1. It violates the scriptural law of hearing.
The power of speech is a noble gift of God. In his ability to open his mouth and by means of words make his fellows know what is going on inside his mind, a man shares one of the prerogatives of the Creator. In its ability to understand the spoken word the human mind rises unique above all the lower creation. The gift which enables a man to translate abstract ideas into sounds is a badge of his honor as made in the image of God.
Written or printed words are sound symbols and are translated by the mind into hearing. Hieroglyphics and ideograms were the first symbols used to represent ideas. These ideograms were, in effect, not pictures but letters, and the letters were agreed-upon ideas. Thus words, whether spoken or written, are a medium for the communication of ideas. This is basic in human nature and stems from our divine origin.
It is significant that when God gave to mankind His great redemptive revelation He couched it in words. "And God spake all these words" very well sums up the Bible's own account of how it got here. "Thus saith the Lord" is the constant refrain of the prophets. "The words that I speak unto you, they are spirit, and they are life," said our Lord to His hearers. Again He said, "He that heareth my word, and believeth on him that sent me, hath everlasting life." Paul made words and faith to be inseparable: "Faith cometh by hearing, and hearing by the word of God." And he also said, "How shall they hear without a preacher?"
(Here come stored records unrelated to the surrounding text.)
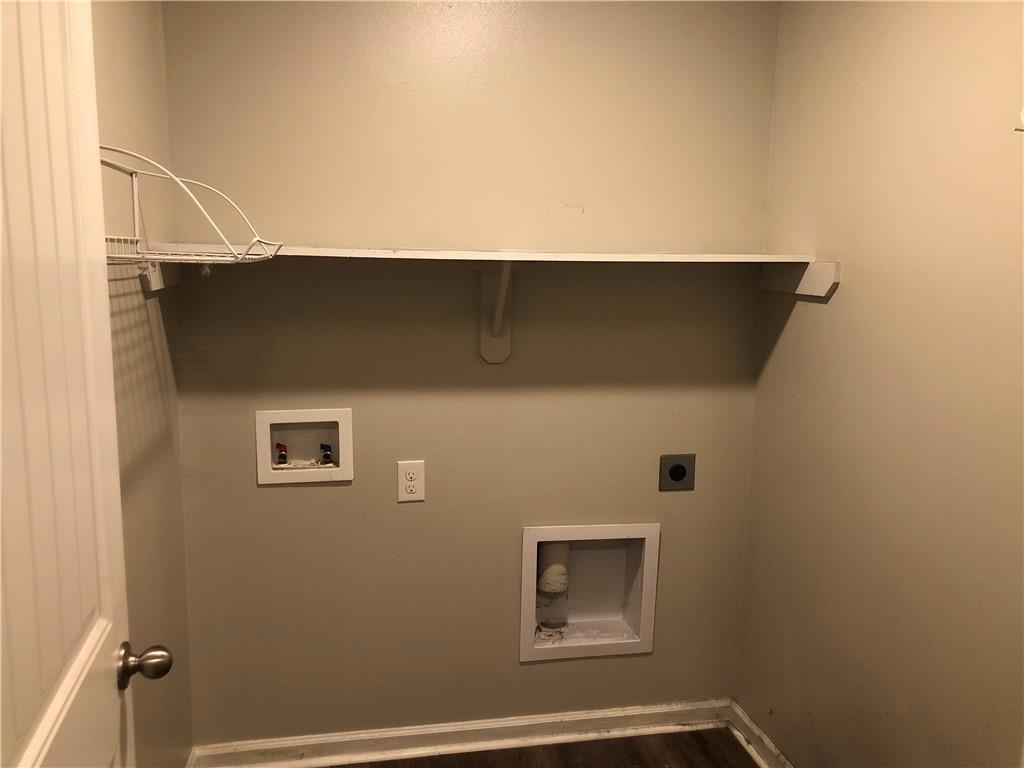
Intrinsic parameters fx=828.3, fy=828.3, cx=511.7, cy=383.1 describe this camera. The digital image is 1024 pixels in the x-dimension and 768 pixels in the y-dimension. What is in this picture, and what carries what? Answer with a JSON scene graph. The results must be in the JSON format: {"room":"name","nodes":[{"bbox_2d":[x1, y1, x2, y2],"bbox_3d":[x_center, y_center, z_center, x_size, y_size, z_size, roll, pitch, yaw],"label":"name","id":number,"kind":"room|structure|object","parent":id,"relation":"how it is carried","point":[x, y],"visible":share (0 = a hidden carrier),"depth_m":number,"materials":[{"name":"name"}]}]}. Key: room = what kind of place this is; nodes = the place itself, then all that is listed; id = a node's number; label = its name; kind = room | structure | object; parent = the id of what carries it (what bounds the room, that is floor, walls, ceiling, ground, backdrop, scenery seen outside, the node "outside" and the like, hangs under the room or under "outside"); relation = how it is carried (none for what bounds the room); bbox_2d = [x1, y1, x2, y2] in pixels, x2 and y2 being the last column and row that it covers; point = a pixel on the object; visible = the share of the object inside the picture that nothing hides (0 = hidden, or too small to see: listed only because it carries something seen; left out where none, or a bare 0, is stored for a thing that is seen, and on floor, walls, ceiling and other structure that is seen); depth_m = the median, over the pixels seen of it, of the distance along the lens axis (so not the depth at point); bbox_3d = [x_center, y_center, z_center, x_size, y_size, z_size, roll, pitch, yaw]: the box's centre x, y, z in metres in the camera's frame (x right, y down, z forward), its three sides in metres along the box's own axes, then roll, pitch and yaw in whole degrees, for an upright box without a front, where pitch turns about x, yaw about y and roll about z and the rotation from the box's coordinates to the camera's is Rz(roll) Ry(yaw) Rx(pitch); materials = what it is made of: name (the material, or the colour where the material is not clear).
{"room":"laundry room","nodes":[
{"label":"laundry room","id":0,"kind":"room"},
{"bbox_2d":[91,0,192,767],"bbox_3d":[-0.729,0.118,0.982,0.121,2.555,2.683,-1,10,-10],"label":"left wall","id":1,"kind":"structure","parent":0,"point":[121,41],"depth_m":1.95,"materials":[{"name":"beige paint"}]},
{"bbox_2d":[0,1,171,767],"bbox_3d":[-0.515,0.319,0.900,0.168,2.077,0.827,-1,10,-10],"label":"door","id":2,"kind":"structure","parent":1,"relation":"attached to","point":[100,629],"depth_m":0.99,"materials":[{"name":"white paint"}]},
{"bbox_2d":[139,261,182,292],"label":"shelf cleat","id":3,"kind":"object","parent":1,"relation":"attached to","point":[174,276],"visible":0.35,"depth_m":1.94,"materials":[{"name":"white"}]},
{"bbox_2d":[99,145,281,276],"bbox_3d":[-0.618,-0.296,1.463,0.336,0.246,0.561,-1,10,-10],"label":"wire shelf","id":4,"kind":"object","parent":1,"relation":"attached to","point":[136,237],"visible":0.67,"depth_m":1.42,"materials":[{"name":"white metal"}]},
{"bbox_2d":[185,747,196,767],"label":"left baseboard","id":5,"kind":"structure","parent":1,"relation":"attached to","point":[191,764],"depth_m":2.37,"materials":[{"name":"white paint"}]},
{"bbox_2d":[161,0,779,747],"bbox_3d":[-0.063,-0.109,2.467,1.818,2.532,0.116,-1,10,-10],"label":"back wall","id":6,"kind":"structure","parent":0,"point":[410,513],"depth_m":2.39,"materials":[{"name":"paint"}]},
{"bbox_2d":[254,408,353,484],"bbox_3d":[-0.604,0.176,2.409,0.276,0.217,0.099,-1,10,-10],"label":"washer outlet box","id":7,"kind":"object","parent":6,"relation":"in","point":[299,414],"visible":0.84,"depth_m":2.41,"materials":[{"name":"white plastic"}]},
{"bbox_2d":[275,442,287,465],"bbox_3d":[-0.687,0.211,2.466,0.036,0.071,0.040,-1,10,-10],"label":"red valve","id":8,"kind":"object","parent":7,"relation":"in","point":[280,454],"visible":0.93,"depth_m":2.46,"materials":[{"name":"red"}]},
{"bbox_2d":[319,443,332,465],"bbox_3d":[-0.557,0.212,2.480,0.041,0.074,0.043,-1,10,-10],"label":"blue valve","id":9,"kind":"object","parent":7,"relation":"in","point":[327,454],"visible":0.94,"depth_m":2.47,"materials":[{"name":"blue"}]},
{"bbox_2d":[397,460,424,501],"bbox_3d":[-0.291,0.283,2.394,0.076,0.120,0.008,-1,10,-10],"label":"electrical outlet","id":10,"kind":"object","parent":6,"relation":"attached to","point":[412,482],"visible":0.99,"depth_m":2.39,"materials":[{"name":"white plastic"}]},
{"bbox_2d":[189,698,733,767],"bbox_3d":[-0.101,1.103,2.576,1.677,0.092,0.022,-1,10,-10],"label":"baseboard","id":11,"kind":"structure","parent":6,"relation":"attached to","point":[543,721],"depth_m":2.56,"materials":[{"name":"white paint"}]},
{"bbox_2d":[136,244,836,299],"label":"wall shelf","id":12,"kind":"object","parent":6,"relation":"attached to","point":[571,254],"visible":0.85,"depth_m":2.15,"materials":[{"name":"white wood"}]},
{"bbox_2d":[480,259,512,363],"bbox_3d":[-0.026,-0.190,2.259,0.067,0.308,0.269,-1,10,-10],"label":"shelf bracket","id":13,"kind":"object","parent":6,"relation":"attached to","point":[505,291],"visible":0.86,"depth_m":2.37,"materials":[{"name":"white"}]},
{"bbox_2d":[520,521,659,662],"bbox_3d":[0.221,0.640,2.634,0.450,0.433,0.161,-1,10,-10],"label":"dryer vent box","id":14,"kind":"object","parent":6,"relation":"in","point":[524,605],"visible":0.8,"depth_m":2.65,"materials":[{"name":"white plastic"}]},
{"bbox_2d":[537,540,569,630],"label":"dryer vent duct","id":15,"kind":"object","parent":14,"relation":"in","point":[548,588],"visible":0.71,"depth_m":2.65,"materials":[{"name":"white"}]},
{"bbox_2d":[659,453,696,490],"bbox_3d":[0.509,0.273,2.535,0.111,0.113,0.014,-1,10,-10],"label":"dryer outlet","id":16,"kind":"object","parent":6,"relation":"attached to","point":[677,467],"visible":0.99,"depth_m":2.53,"materials":[{"name":"grey metal"}]},
{"bbox_2d":[318,727,756,767],"bbox_3d":[0.133,1.459,1.031,2.365,0.090,3.548,-1,10,-10],"label":"floor","id":17,"kind":"structure","parent":0,"point":[687,758],"depth_m":2.57,"materials":[{"name":"brown wood"}]},
{"bbox_2d":[736,0,1023,767],"bbox_3d":[1.061,0.105,1.310,0.121,2.524,2.616,-1,10,-10],"label":"right wall","id":18,"kind":"structure","parent":0,"point":[819,321],"depth_m":1.93,"materials":[{"name":"beige paint"}]},
{"bbox_2d":[726,699,793,767],"bbox_3d":[0.945,1.284,1.587,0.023,0.097,2.394,-1,10,-10],"label":"baseboard","id":19,"kind":"structure","parent":18,"relation":"attached to","point":[747,721],"depth_m":2.56,"materials":[{"name":"white paint"}]},
{"bbox_2d":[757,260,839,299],"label":"shelf cleat","id":20,"kind":"object","parent":18,"relation":"attached to","point":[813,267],"visible":0.78,"depth_m":2.26,"materials":[{"name":"white wood"}]}
]}

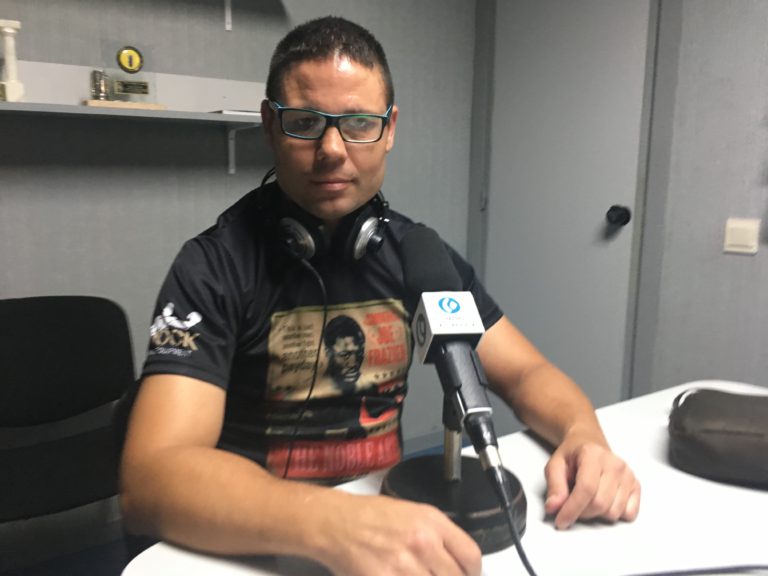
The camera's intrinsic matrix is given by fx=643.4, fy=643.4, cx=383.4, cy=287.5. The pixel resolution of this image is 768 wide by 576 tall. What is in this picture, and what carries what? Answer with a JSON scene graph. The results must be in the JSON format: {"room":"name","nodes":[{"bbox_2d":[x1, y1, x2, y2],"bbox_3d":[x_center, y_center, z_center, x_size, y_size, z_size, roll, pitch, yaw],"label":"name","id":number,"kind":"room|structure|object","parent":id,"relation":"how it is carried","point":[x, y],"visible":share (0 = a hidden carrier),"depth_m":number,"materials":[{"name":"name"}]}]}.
{"room":"office","nodes":[
{"label":"office","id":0,"kind":"room"},
{"bbox_2d":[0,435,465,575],"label":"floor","id":1,"kind":"structure","parent":0,"point":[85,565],"depth_m":1.97,"materials":[{"name":"carpet"}]},
{"bbox_2d":[0,295,136,530],"bbox_3d":[-0.859,0.476,1.623,0.537,0.827,0.543,-6,12,-36],"label":"chair","id":2,"kind":"object","parent":1,"relation":"on","point":[53,347],"visible":0.89,"depth_m":1.74,"materials":[{"name":"black fabric"}]},
{"bbox_2d":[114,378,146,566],"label":"chair","id":3,"kind":"object","parent":1,"relation":"on","point":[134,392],"visible":0.07,"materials":[{"name":"black"}]},
{"bbox_2d":[119,12,643,575],"bbox_3d":[-0.014,0.166,1.075,0.706,1.157,0.677,-6,12,-36],"label":"man","id":4,"kind":"object","parent":3,"relation":"on","point":[231,250],"visible":0.97,"depth_m":0.94},
{"bbox_2d":[257,170,389,265],"bbox_3d":[-0.111,-0.131,1.108,0.191,0.146,0.261,-6,12,-36],"label":"headphones","id":5,"kind":"object","parent":4,"relation":"on","point":[369,234],"visible":0.71,"depth_m":1.03,"materials":[{"name":"black plastic"}]},
{"bbox_2d":[282,250,328,479],"bbox_3d":[-0.142,0.155,0.991,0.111,0.408,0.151,0,9,-5],"label":"cable","id":6,"kind":"object","parent":5,"relation":"attached to","point":[325,307],"visible":0.76,"depth_m":0.99,"materials":[{"name":"black plastic"}]},
{"bbox_2d":[120,379,767,575],"bbox_3d":[0.519,0.675,0.731,1.295,0.720,1.111,-6,12,-36],"label":"table","id":7,"kind":"object","parent":1,"relation":"on","point":[536,455],"visible":0.61,"depth_m":0.80,"materials":[{"name":"white laminate"}]},
{"bbox_2d":[383,394,526,554],"bbox_3d":[0.087,0.164,0.807,0.191,0.247,0.192,-6,12,-36],"label":"microphone stand","id":8,"kind":"object","parent":7,"relation":"on","point":[436,460],"visible":0.68,"depth_m":0.78,"materials":[{"name":"black metal"}]},
{"bbox_2d":[398,224,507,492],"bbox_3d":[0.078,0.074,0.722,0.096,0.257,0.234,-6,12,-36],"label":"microphone","id":9,"kind":"object","parent":8,"relation":"on","point":[411,234],"visible":0.99,"depth_m":0.71,"materials":[{"name":"black"}]},
{"bbox_2d":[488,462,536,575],"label":"microphone cable","id":10,"kind":"object","parent":9,"relation":"attached to","point":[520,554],"visible":0.97,"depth_m":0.69,"materials":[{"name":"black plastic"}]},
{"bbox_2d":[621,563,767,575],"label":"cable","id":11,"kind":"object","parent":7,"relation":"on","point":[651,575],"visible":0.98,"depth_m":0.71,"materials":[{"name":"plastic"}]},
{"bbox_2d":[667,387,767,487],"bbox_3d":[0.585,0.223,0.959,0.307,0.099,0.209,5,11,26],"label":"black bag","id":12,"kind":"object","parent":7,"relation":"on","point":[709,431],"visible":1,"depth_m":0.93,"materials":[{"name":"leather"}]},
{"bbox_2d":[0,0,481,512],"bbox_3d":[-1.088,-0.396,1.866,3.638,2.485,0.145,-6,12,-36],"label":"back wall","id":13,"kind":"structure","parent":0,"point":[46,284],"depth_m":2.09,"materials":[{"name":"grey paint"}]},
{"bbox_2d":[0,102,261,175],"bbox_3d":[-0.885,-0.410,1.749,1.672,0.173,0.256,-6,12,-36],"label":"lower shelf","id":14,"kind":"object","parent":13,"relation":"attached to","point":[213,118],"visible":0.83,"depth_m":1.82,"materials":[{"name":"metal"}]},
{"bbox_2d":[0,19,25,101],"bbox_3d":[-0.988,-0.592,1.691,0.079,0.215,0.071,-6,12,-36],"label":"trophy","id":15,"kind":"object","parent":14,"relation":"on","point":[8,31],"visible":0.98,"depth_m":1.68,"materials":[{"name":"white"}]},
{"bbox_2d":[83,43,167,110],"bbox_3d":[-0.731,-0.600,1.829,0.205,0.180,0.086,-6,12,-36],"label":"trophy","id":16,"kind":"object","parent":14,"relation":"on","point":[145,86],"visible":0.98,"depth_m":1.82,"materials":[{"name":"gold metal"}]},
{"bbox_2d":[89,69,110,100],"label":"small figurine","id":17,"kind":"object","parent":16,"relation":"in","point":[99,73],"visible":0.95,"depth_m":1.82,"materials":[{"name":"silver metal"}]},
{"bbox_2d":[211,109,260,115],"bbox_3d":[-0.434,-0.548,2.051,0.208,0.012,0.178,-6,12,-36],"label":"book","id":18,"kind":"object","parent":14,"relation":"on","point":[228,112],"visible":0.37,"depth_m":1.94,"materials":[{"name":"white paper"}]},
{"bbox_2d":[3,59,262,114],"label":"wall panel","id":19,"kind":"object","parent":13,"relation":"attached to","point":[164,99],"visible":0.62,"depth_m":1.98,"materials":[{"name":"white"}]},
{"bbox_2d":[224,0,231,30],"bbox_3d":[-0.772,-0.899,1.785,1.310,0.203,0.285,-6,12,-36],"label":"shelf bracket","id":20,"kind":"object","parent":13,"relation":"attached to","point":[229,20],"visible":0.95,"depth_m":2.13,"materials":[{"name":"white metal"}]},
{"bbox_2d":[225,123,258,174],"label":"shelf bracket","id":21,"kind":"object","parent":13,"relation":"attached to","point":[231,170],"visible":0.78,"depth_m":2.30,"materials":[{"name":"white metal"}]},
{"bbox_2d":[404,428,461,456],"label":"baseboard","id":22,"kind":"structure","parent":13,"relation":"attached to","point":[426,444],"depth_m":2.82,"materials":[{"name":"paint"}]},
{"bbox_2d":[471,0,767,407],"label":"right wall","id":23,"kind":"structure","parent":0,"point":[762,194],"depth_m":2.10,"materials":[{"name":"grey paint"}]},
{"bbox_2d":[481,0,651,408],"bbox_3d":[0.656,-0.310,2.521,0.104,2.122,0.750,-6,12,-36],"label":"door","id":24,"kind":"structure","parent":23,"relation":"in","point":[598,217],"depth_m":2.48,"materials":[{"name":"paint"}]},
{"bbox_2d":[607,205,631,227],"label":"door knob","id":25,"kind":"object","parent":24,"relation":"attached to","point":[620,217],"visible":0.94,"depth_m":2.31,"materials":[{"name":"black metal"}]},
{"bbox_2d":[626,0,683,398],"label":"door frame","id":26,"kind":"structure","parent":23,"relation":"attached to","point":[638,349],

Surely it requires no genius to see that the Bible rules out pictures and dramatics as media for bringing faith and life to the human soul.
The plain fact is that no vital spiritual truth can be expressed by a picture. Actually all any picture can do is to recall to mind some truth already learned through the familiar medium of the spoken or written word. Religious instruction and words are bound together by a living cord and cannot be separated without fatal loss. The Spirit Himself, teaching soundlessly within the heart, makes use of ideas previously received into the mind by means of words.
If I am reminded that modern religious movies are "sound" pictures, making use of the human voice to augment the dramatic action, the answer is easy. Just as far as the movie depends upon spoken words it makes pictures unnecessary; the picture is the very thing that differentiates between the movie and the sermon. The movie addresses its message primarily to the eye, and the ear only incidentally. Were the message addressed to the ear as in the Scriptures, the picture would have no meaning and could be omitted without loss to the intended effect. Words can say all that God intends them to say, and this they can do without the aid of pictures.
According to one popular theory the mind receives through the eye five times as much information as the ear. As far as the external shell of physical facts is concerned this may hold good, but when we come to spiritual truth we are in another world entirely. In that world the outer eye is not too important. God addresses His message to the hearing ear. "We look," says Paul, "not at the things which are seen, but at the things which are not seen: for the things which are seen are temporal; but the things which are not seen are eternal." This agrees with the whole burden of the the Bible, which teaches us that we should withdraw our eyes from beholding visible things, and fasten the eyes of our hearts upon God while we reverently listen to His uttered words.
"The word is nigh thee, even in thy mouth, and in thy heart: that is, the word of faith, which we preach." Here, and not somewhere else, is the New Testament pattern, and no human being, and no angel from heaven has any right to alter that pattern.